About halfway through Donald Trump's odd cabinet meeting at the White House yesterday, Acting Attorney General Matt Whitaker delivered some brief, gushing remarks about his deep admiration for his boss.

"Sir, Mr. President," Whitaker said, "I will start by highlighting the fact that you stayed in Washington, D.C. over the holidays, giving up Christmas with your family, New Year's with your family, trying to bring an end to this shutdown and security to our southern border, while members of Congress, some members of Congress went on vacation and ignored the problem."

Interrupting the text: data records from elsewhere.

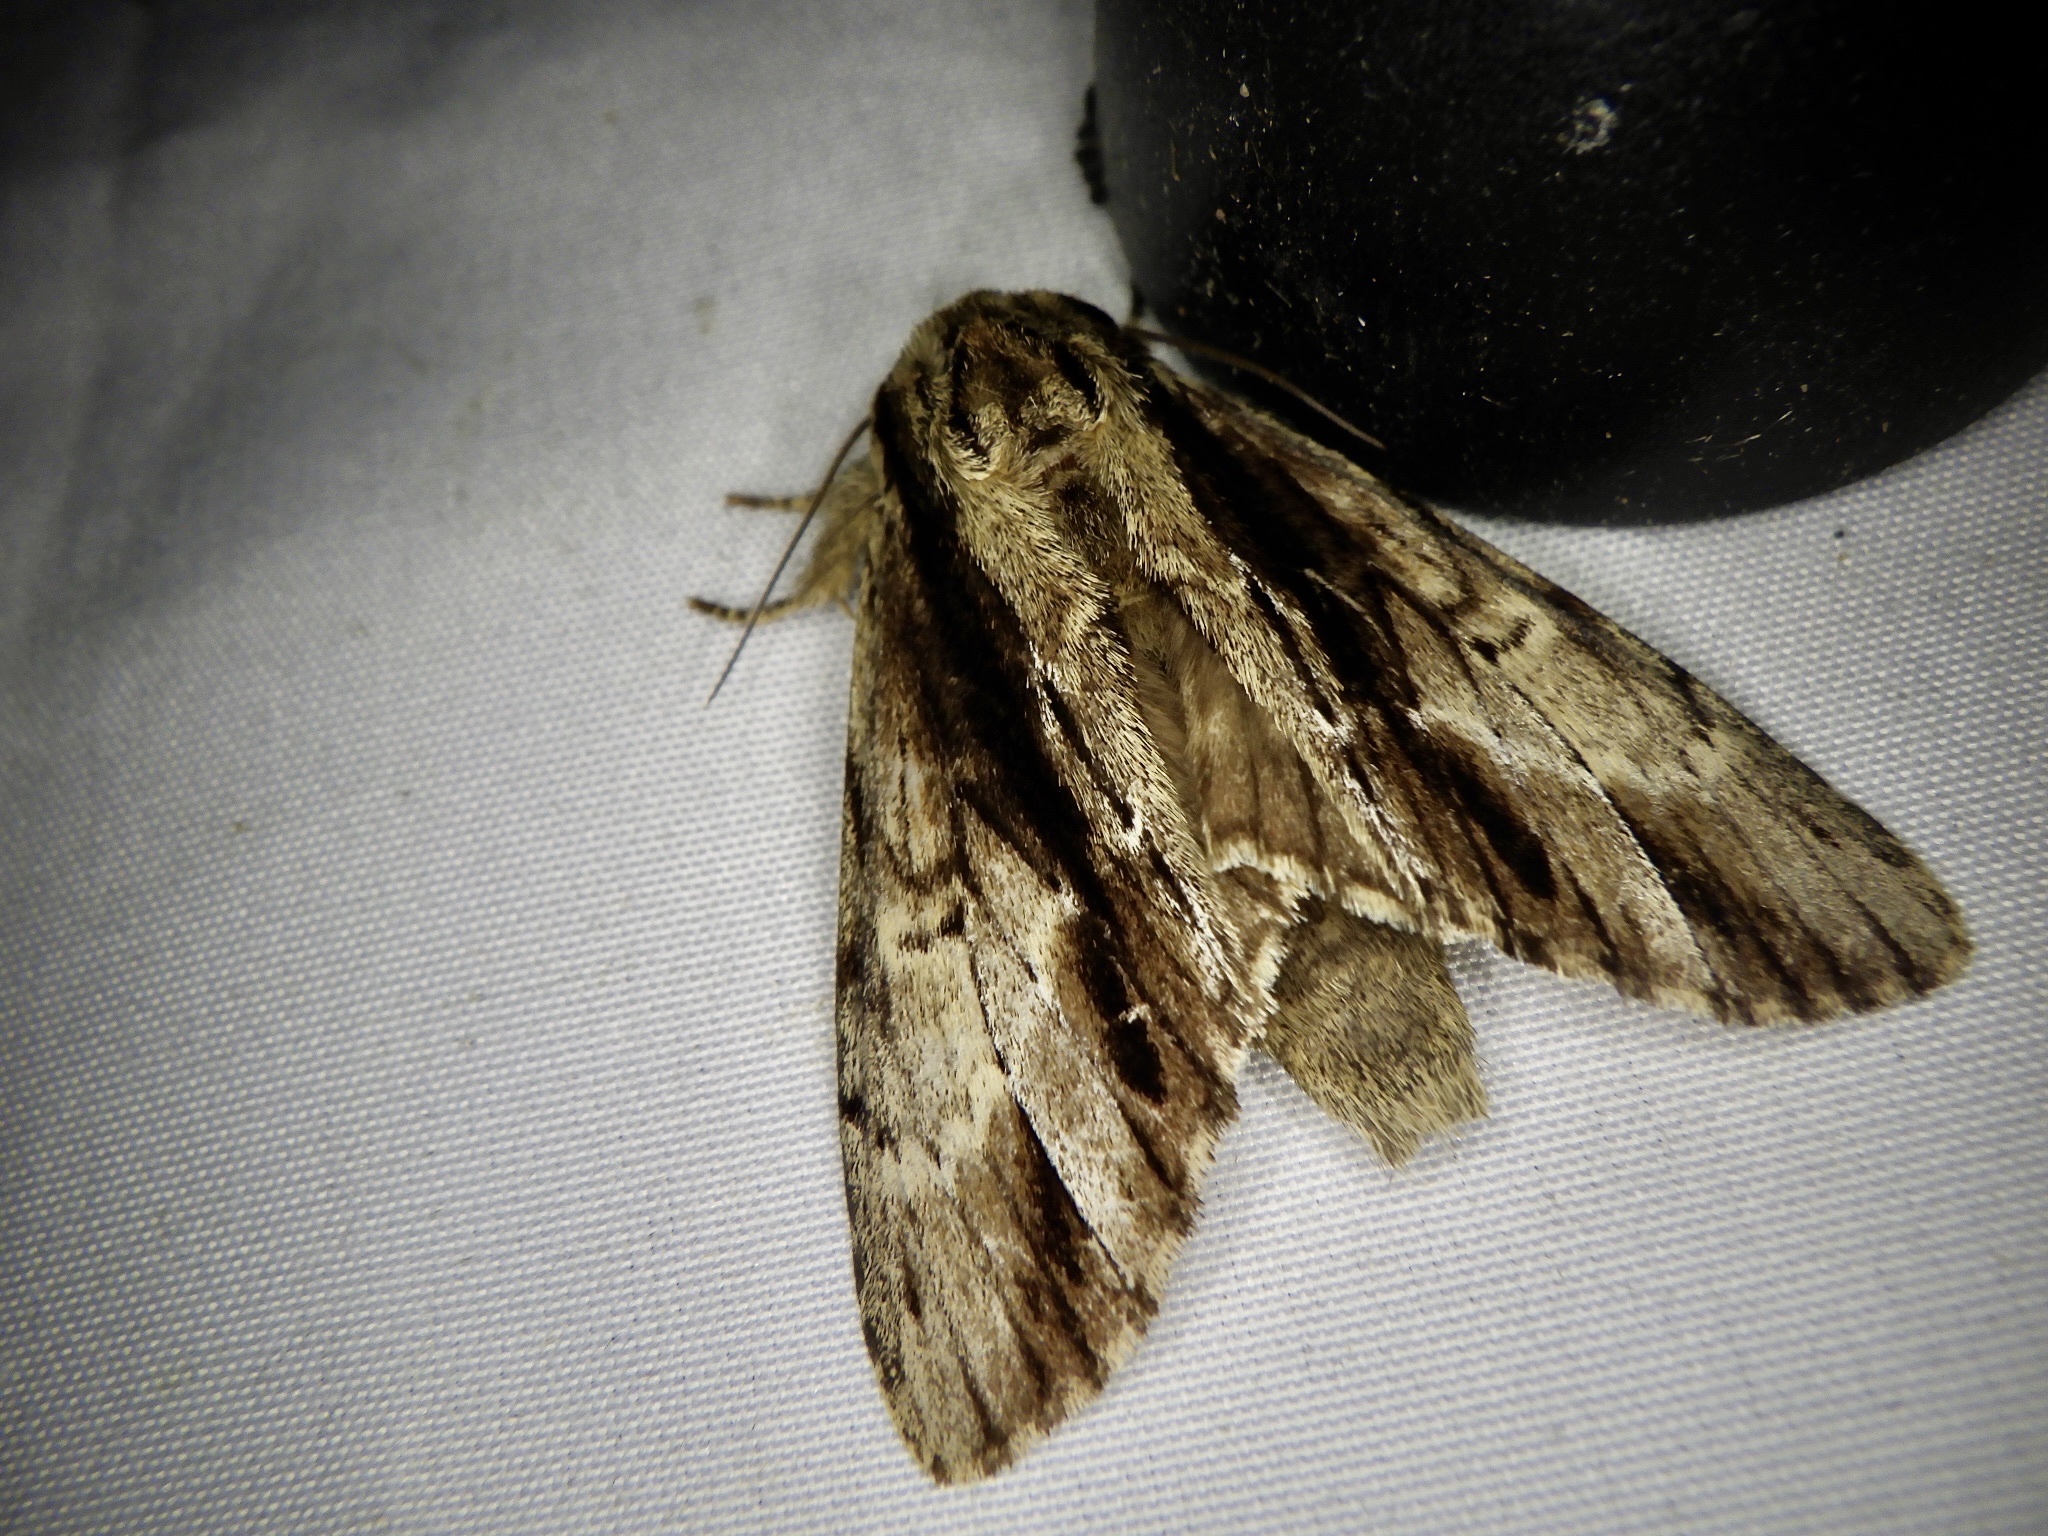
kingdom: Animalia
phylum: Arthropoda
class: Insecta
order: Lepidoptera
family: Notodontidae
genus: Shaka
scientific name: Shaka atrovittatus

I'm sure Trump enjoyed the genuflecting rhetoric, but the president didn't spend late December "trying to bring an end to this shutdown." Rather, he spent the holidays tweeting and watching television. Trump could've held negotiations, called Congress to return to session, or worked the phones with lawmakers, trying to work out a deal, but he didn't do any of these things. In fact, there's no evidence of him doing any meaningful work on the issue at all.

But Whitaker's rhetoric seemed to echo the president's own perspective nicely. Trump told his cabinet:

"I was in the White House all by myself for six, seven days, it was very lonely. My family was down in Florida. They were all, I said, 'Stay there and enjoy yourself.'"But I felt I should be here just in case people wanted to come to negotiate the border security."

Later during the meeting, he added, "I was hoping that maybe somebody would come back and negotiate, but they didn't do that and that's okay."

I don't think the president fully realized how remarkable these comments were. To hear Trump tell it, his plan to resolve the shutdown was to sit around for days, waiting to see if someone stopped by to negotiate with him.

In this version of events, the Republican apparently thought it was a genuine possibility that members of Congress might knock on the White House door and say, "We were in the neighborhood and thought we'd drop in for a chat about ending the government shutdown."

It's obviously pitiful, but the problem runs deeper than that. What Trump has demonstrated isn't just that he doesn't know how to negotiate an end to his own shutdown, it's also that he doesn't know how to negotiate at all.

Nearly two weeks into the shutdown, Trump hasn't tried to strike a deal. He's held one meeting with lawmakers -- long after the shutdown began -- which doesn't appear to have gone especially well. He's rejected compromise offers extended by members of his own team. The president doesn't appear to have any kind of plan, except to wait for Congress to give him what he wants, which obviously isn't going to happen.

Nearly eight years ago, when congressional Republicans were poised to shut down the government, Trump sat down with NBC's Meredith Vieira and focused his attention on one man: Barack Obama.

"If there is a shutdown I think it would be a tremendously negative mark on the president of the United States," the Republican said. "He's the one that has to get people together."

Trump added, "I'm a deal man. I've made hundreds and hundreds of deals and transactions. [Obama] never did deals before. How can you expect a man that's not a deal man that never did a deal, other than frankly becoming president of the United States, he never did a deal, how's he going to corral all these people to get them to do a deal?"

Asked how he would prevent a shutdown, Trump boasted, "I would get everybody together and we'd have a budget and it would get done." Reminded that the relevant officials had already gotten together, he added, "[T]hey don't have the right leader. You don't have the right leader."

Eight years later, Trump is in the midst of his third government shutdown. He's managed to "corral" no one.

Evidently, by his reasoning, we "don't have the right leader."